KUDUS – Komunitas sastra Gandrung Sastra kembali menunjukkan eksistensinya di dunia kesusastraan dan pertunjukan. Bertempat di Rumah Khalwat Balai Budaya Rejosari (RKBBR) Kudus, mereka sukses menggelar pementasan monolog dan bedah buku “Jabrik”, karya Arif Khilwa, pada Sabtu malam (14/6/2025).
Kegiatan ini menjadi penanda bangkitnya produktivitas Gandrung Sastra, komunitas asal Margoyoso, Pati, setelah cukup lama vakum dari panggung kesenian.
Pementasan dibuka dengan monolog yang dibawakan secara memikat oleh aktor Khoirun Nadzif, yang berperan sebagai tokoh utama, Jabrik. Penampilan monolog ini turut diiringi ilustrasi musik dari Aloeth, Putut, Haikal, dan Burhan, yang menambah atmosfer pertunjukan semakin kuat.
Melalui lakon Jabrik, penonton diajak menyelami kisah satire seputar Pemilihan Calon Legislatif. Sosok Jabrik digambarkan sebagai makelar politik yang akhirnya berpura-pura gila untuk menutupi kegagalannya dalam mengusung calon legislatif pilihannya.
Usai pementasan, acara dilanjutkan dengan sesi bedah buku. Dua narasumber dihadirkan sebagai pembedah, yakni Asa Jatmiko, tokoh kesenian asal Kudus, serta Septiana Wibowo, sastrawan dari Jepara. Keduanya memberikan pandangan mendalam terkait isi dan proses kreatif di balik buku “Jabrik”.
Dalam sesi tersebut, sang penulis Arif Khilwa menyampaikan keresahannya terhadap fenomena sosial-politik yang menjadi inspirasi karyanya. Diskusi dipandu oleh moderator Beni Dewa dan berlangsung hangat dengan antusiasme tinggi dari penonton.
“Konsep penggabungan buku dengan pementasan seperti ini adalah hal yang menarik dan segar. Kami, para pelaku seni, tentu sangat menyambutnya dengan antusias,” tutur Asa Jatmiko, yang juga merupakan pemilik penerbit Ini Ibu Budi, penerbit buku Jabrik.

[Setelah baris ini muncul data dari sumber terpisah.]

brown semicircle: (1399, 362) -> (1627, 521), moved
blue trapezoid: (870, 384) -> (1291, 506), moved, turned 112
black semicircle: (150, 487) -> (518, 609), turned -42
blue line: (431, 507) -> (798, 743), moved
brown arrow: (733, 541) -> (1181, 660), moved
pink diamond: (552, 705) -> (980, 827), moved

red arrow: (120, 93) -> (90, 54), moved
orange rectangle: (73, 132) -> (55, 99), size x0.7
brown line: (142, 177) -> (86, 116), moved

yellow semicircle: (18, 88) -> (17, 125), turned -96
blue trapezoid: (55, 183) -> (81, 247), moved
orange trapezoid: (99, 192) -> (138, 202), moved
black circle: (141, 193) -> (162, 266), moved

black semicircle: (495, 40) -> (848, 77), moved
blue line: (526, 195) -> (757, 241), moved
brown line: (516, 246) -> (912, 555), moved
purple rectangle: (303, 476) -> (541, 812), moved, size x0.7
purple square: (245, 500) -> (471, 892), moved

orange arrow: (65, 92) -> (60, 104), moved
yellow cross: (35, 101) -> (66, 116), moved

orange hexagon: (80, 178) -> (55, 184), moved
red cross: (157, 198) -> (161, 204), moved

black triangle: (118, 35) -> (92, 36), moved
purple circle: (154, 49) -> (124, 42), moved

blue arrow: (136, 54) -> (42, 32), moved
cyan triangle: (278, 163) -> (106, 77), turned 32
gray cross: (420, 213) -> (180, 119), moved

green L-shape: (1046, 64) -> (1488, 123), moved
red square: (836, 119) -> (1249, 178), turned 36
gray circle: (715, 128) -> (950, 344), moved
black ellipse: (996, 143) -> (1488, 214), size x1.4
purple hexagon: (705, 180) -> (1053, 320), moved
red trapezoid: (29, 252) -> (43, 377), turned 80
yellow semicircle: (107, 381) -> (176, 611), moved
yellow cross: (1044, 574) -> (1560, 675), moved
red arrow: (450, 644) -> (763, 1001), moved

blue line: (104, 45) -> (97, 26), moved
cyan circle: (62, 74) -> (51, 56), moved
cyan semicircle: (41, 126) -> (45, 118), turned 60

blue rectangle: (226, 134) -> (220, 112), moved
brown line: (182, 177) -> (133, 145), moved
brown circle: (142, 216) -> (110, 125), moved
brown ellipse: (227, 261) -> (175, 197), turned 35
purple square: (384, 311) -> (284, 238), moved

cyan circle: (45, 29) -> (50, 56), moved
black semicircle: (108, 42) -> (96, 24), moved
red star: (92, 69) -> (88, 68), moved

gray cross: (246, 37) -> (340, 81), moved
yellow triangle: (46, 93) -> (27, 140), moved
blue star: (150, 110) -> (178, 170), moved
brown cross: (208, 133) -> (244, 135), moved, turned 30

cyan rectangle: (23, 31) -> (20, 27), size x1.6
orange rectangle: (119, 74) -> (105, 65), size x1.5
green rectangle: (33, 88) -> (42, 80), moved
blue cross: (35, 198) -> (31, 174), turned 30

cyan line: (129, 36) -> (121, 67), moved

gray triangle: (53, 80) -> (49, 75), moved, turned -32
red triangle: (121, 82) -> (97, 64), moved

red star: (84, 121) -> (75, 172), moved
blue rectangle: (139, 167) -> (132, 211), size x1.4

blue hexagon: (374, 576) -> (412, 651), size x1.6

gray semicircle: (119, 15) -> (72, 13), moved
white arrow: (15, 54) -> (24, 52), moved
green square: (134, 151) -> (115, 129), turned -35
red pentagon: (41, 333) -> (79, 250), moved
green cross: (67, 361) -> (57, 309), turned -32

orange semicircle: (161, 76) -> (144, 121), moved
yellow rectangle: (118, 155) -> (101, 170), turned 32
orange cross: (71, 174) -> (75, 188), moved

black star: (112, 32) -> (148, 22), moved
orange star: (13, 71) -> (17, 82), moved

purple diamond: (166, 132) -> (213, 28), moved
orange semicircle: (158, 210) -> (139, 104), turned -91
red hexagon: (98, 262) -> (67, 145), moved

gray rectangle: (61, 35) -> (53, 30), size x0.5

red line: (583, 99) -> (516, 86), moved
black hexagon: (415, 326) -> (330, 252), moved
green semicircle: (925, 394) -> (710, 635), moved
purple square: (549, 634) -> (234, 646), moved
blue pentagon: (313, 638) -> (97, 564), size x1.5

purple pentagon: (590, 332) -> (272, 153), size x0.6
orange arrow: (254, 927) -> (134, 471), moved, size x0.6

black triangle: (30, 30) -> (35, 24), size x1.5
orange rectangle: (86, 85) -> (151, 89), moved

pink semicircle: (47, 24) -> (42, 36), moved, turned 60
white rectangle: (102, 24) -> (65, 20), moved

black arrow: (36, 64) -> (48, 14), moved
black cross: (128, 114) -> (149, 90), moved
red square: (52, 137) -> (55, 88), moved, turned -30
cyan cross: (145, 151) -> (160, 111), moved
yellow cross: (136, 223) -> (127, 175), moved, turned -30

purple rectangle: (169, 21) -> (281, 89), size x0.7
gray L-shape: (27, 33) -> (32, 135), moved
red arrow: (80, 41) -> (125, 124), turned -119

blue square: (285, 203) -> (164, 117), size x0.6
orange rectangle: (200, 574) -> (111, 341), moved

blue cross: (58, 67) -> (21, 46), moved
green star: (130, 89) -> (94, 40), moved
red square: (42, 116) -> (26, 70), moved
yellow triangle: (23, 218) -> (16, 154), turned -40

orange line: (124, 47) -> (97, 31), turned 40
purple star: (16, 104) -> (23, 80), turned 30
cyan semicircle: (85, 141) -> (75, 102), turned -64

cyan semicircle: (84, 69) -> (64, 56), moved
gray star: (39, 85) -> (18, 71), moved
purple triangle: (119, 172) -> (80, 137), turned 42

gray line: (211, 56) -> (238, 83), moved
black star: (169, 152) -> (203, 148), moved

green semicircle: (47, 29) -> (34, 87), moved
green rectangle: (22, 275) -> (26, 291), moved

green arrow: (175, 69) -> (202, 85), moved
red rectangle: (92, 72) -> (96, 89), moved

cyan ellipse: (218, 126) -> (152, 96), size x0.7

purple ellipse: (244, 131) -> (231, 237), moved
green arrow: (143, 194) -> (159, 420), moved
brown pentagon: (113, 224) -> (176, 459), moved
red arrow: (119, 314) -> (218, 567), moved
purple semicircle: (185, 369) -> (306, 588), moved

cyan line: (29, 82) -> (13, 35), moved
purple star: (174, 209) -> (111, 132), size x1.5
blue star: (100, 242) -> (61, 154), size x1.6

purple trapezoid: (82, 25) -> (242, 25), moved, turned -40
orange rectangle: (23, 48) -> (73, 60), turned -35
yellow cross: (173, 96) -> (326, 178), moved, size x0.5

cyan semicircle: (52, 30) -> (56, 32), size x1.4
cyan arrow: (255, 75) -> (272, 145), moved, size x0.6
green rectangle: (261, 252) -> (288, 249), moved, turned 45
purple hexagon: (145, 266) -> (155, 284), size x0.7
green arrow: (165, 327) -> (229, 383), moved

Respon penonton pun beragam. Beberapa lebih menikmati sajian cerpen dalam bukunya, sementara lainnya lebih terbawa emosi lewat pementasan yang disajikan.
“Melalui Jabrik, kita belajar bahwa ide cerita sederhana di sekitar kita dapat dikembangkan menjadi narasi yang kuat dan mengejutkan,” ujar Septiana Wibowo, yang juga bertindak sebagai editor buku tersebut.
Arif Khilwa menambahkan, adaptasi karya sastra ke panggung pertunjukan adalah salah satu strategi untuk mendekatkan sastra kepada masyarakat.
“Alih wahana dari teks ke pentas menjadi jembatan agar masyarakat lebih tertarik, bahkan mencintai sastra itu sendiri,” pungkasnya.